Given problem: From the opera forum thread below, list the women whom the tenor pursues in Tales of Hoffman.

# Operas in which the tenor doesn't get the girl



## dreadnought (Nov 27, 2017)

Two of the operas I've watched recently, _Le Comte Ory_ and _La Donna del Lago_, ended with the tenor/tenors losing the leading lady to a non-tenor (a mezzo-soprano in both of those cases). That started me wondering - how many other operas go that route? It's a dynamic that I enjoy. :lol:

Requirements:
1) opera must have a tenor (i.e., not _Nozze_)
2) tenor must be in love with/pursuing a lady
3) lady must end up with a non-tenor


----------



## Becca (Feb 5, 2015)

_Tales of Hoffman_ ... after pursuing 4 women (Olympia, Antonia, Giuletta and Stella), in the end Stella leaves with Councillor Lindorf, the bass-baritone.


----------



## interestedin (Jan 10, 2016)

Der fliegende Holländer.


----------



## DavidA (Dec 14, 2012)

Don Giovanni. Donna Anna puts the wedding off.


----------



## The Conte (May 31, 2015)

(Extracted records)

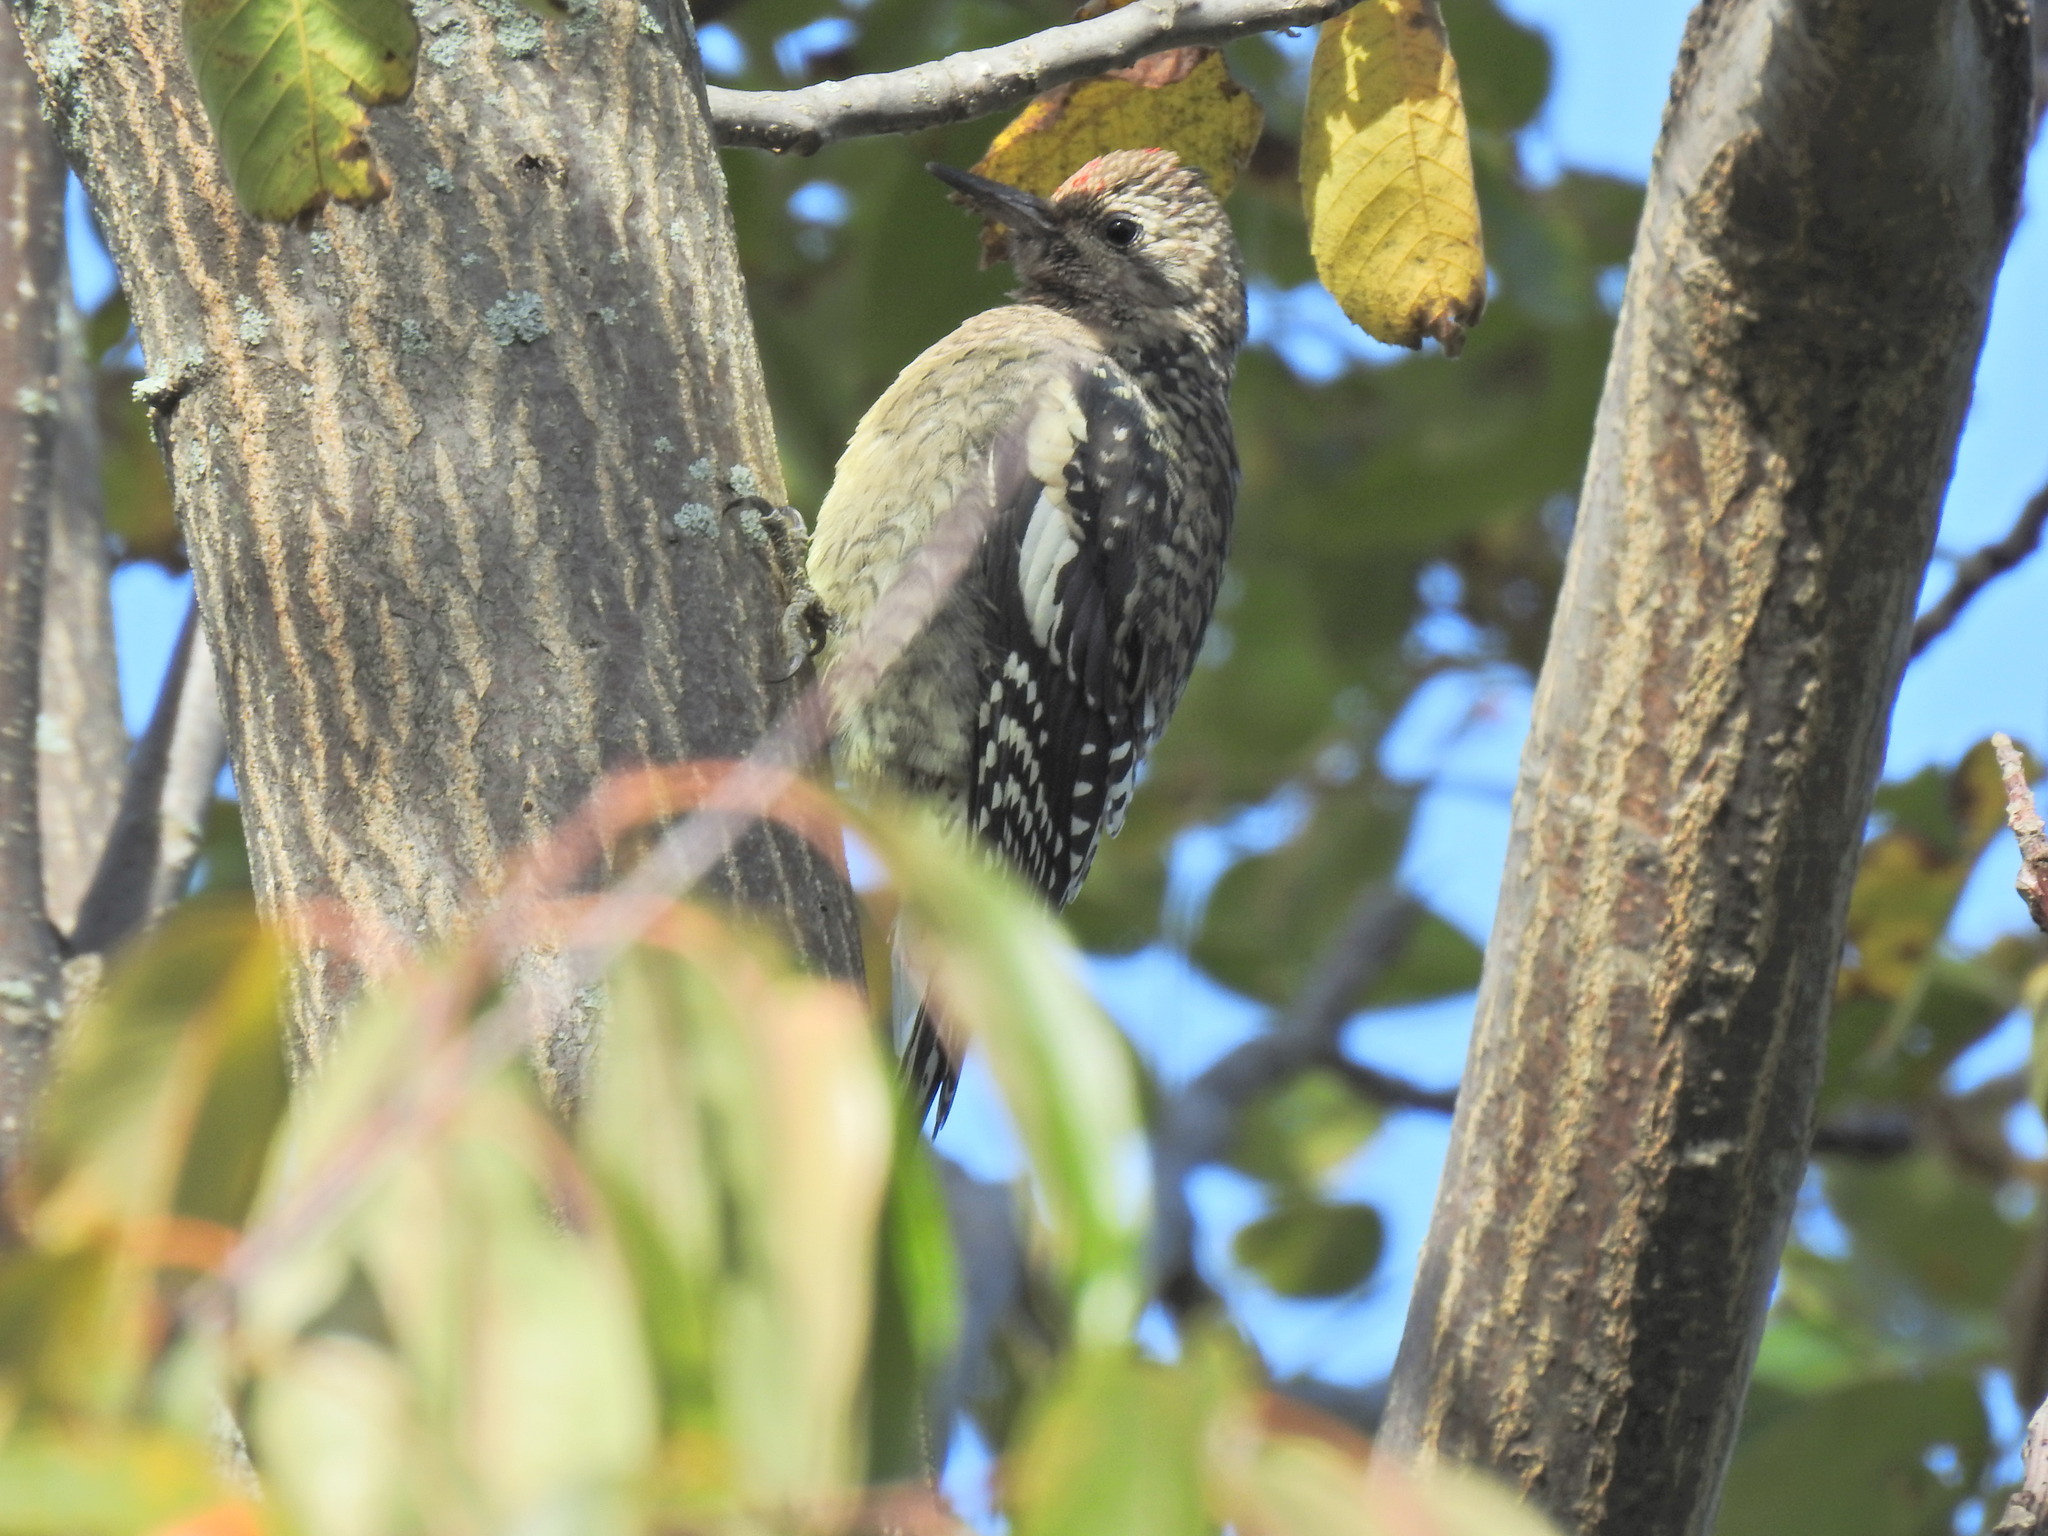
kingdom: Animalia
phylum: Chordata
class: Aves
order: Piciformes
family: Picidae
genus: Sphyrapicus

==

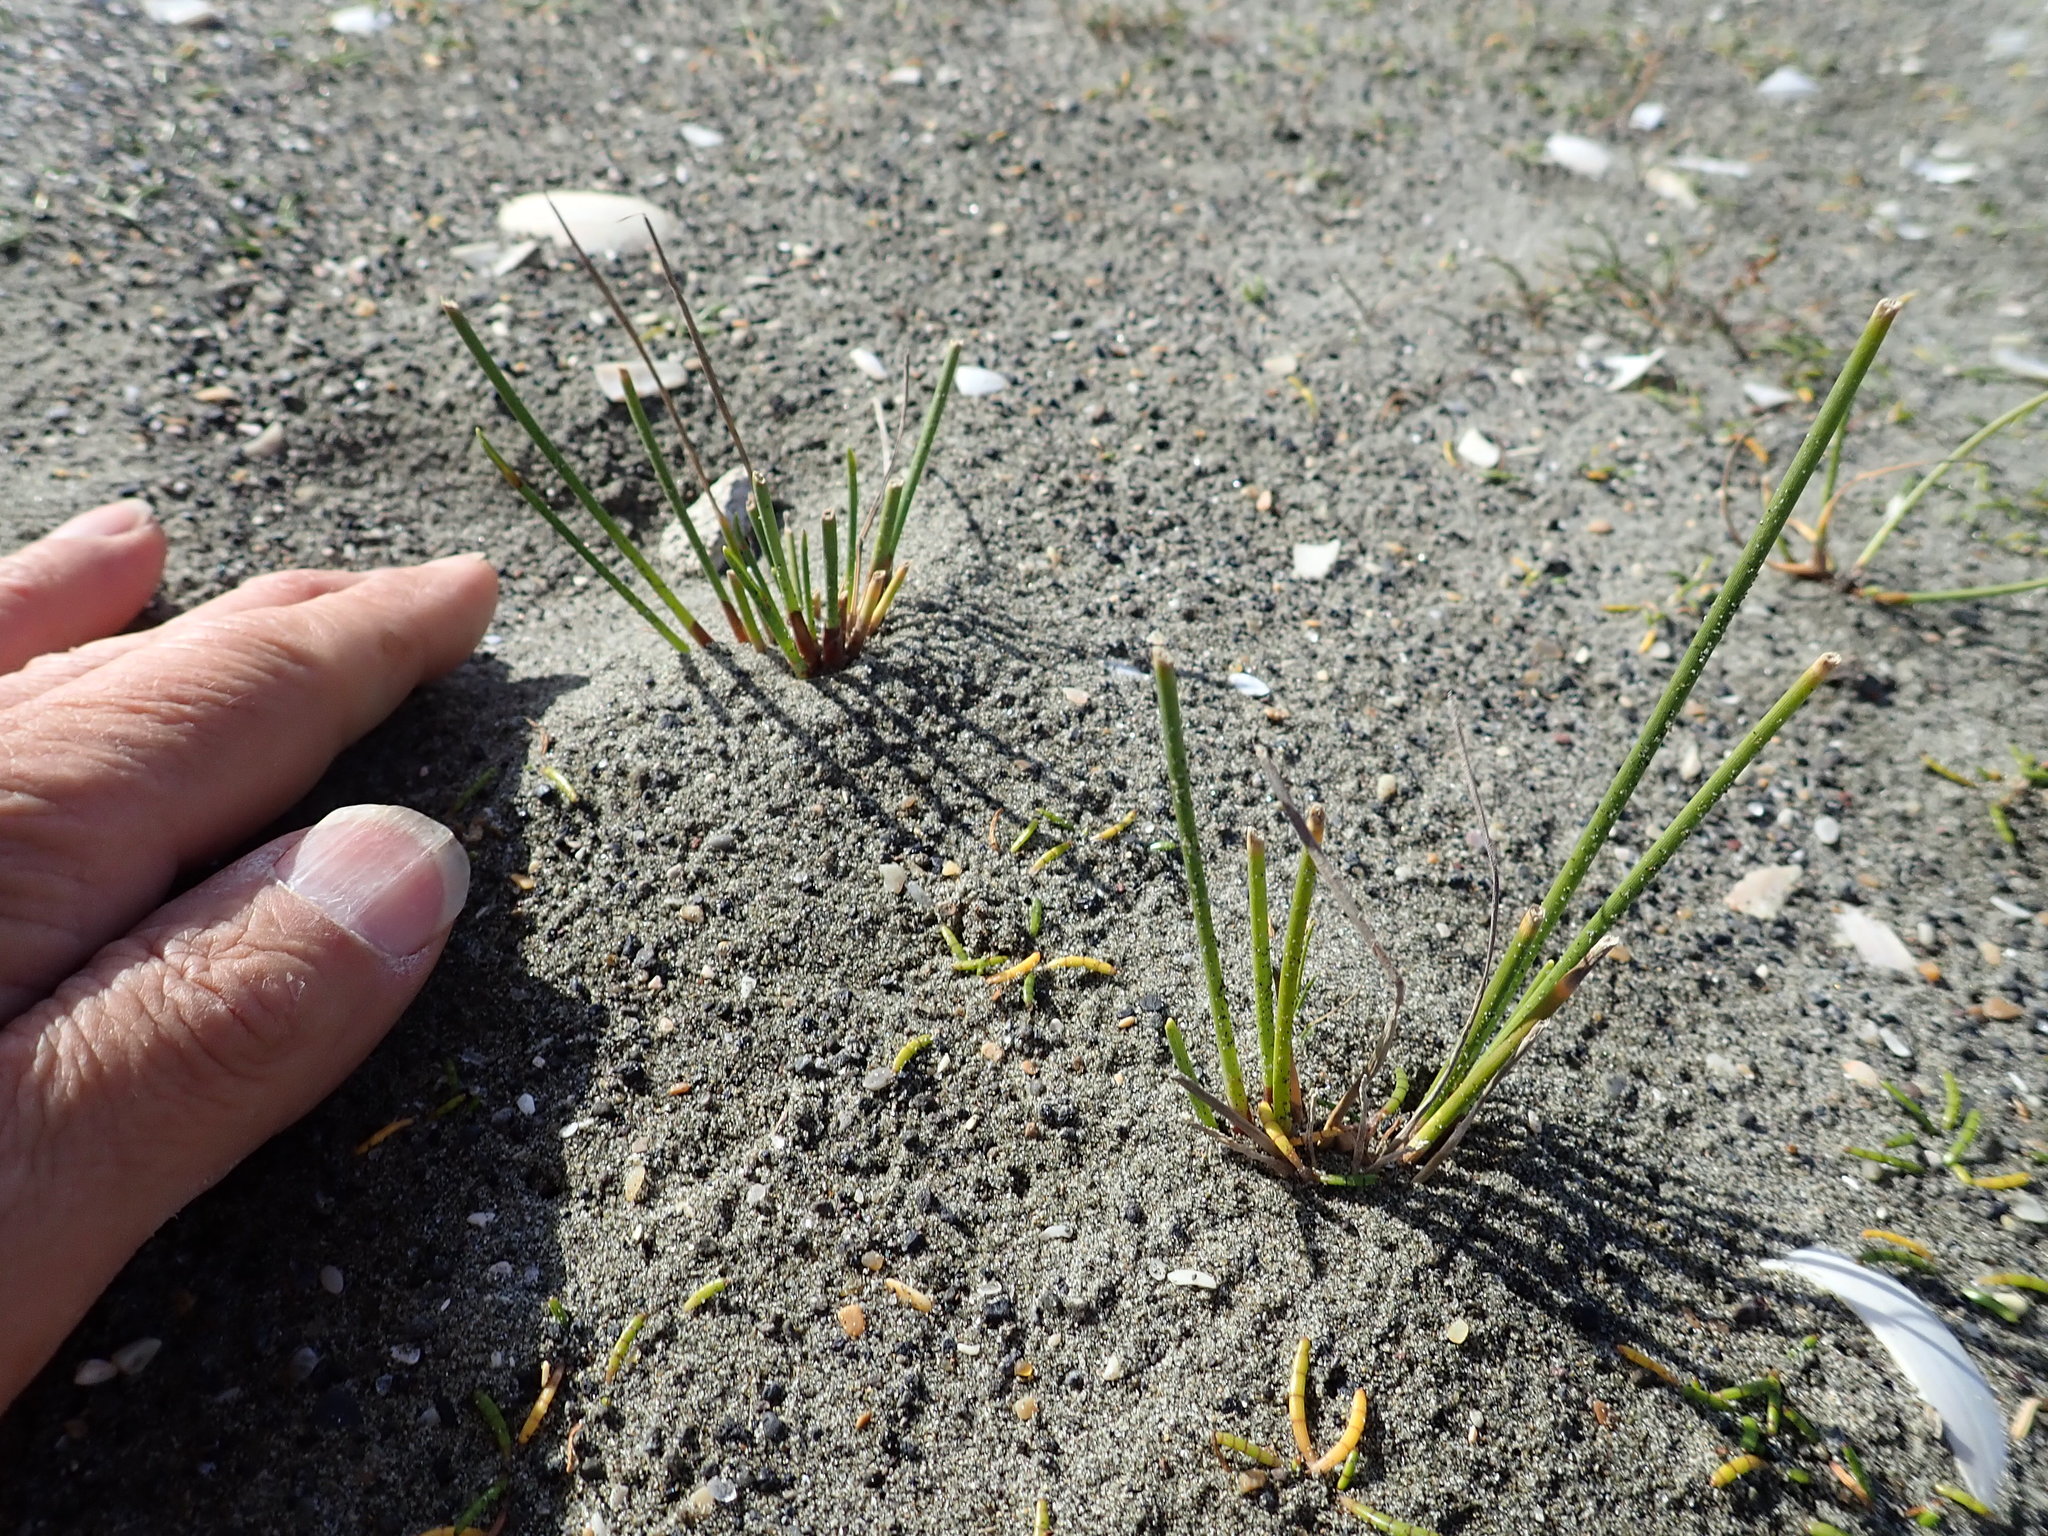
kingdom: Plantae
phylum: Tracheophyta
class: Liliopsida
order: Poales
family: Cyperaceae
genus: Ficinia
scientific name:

Result below: Olympia, Antonia, Giuletta, Stella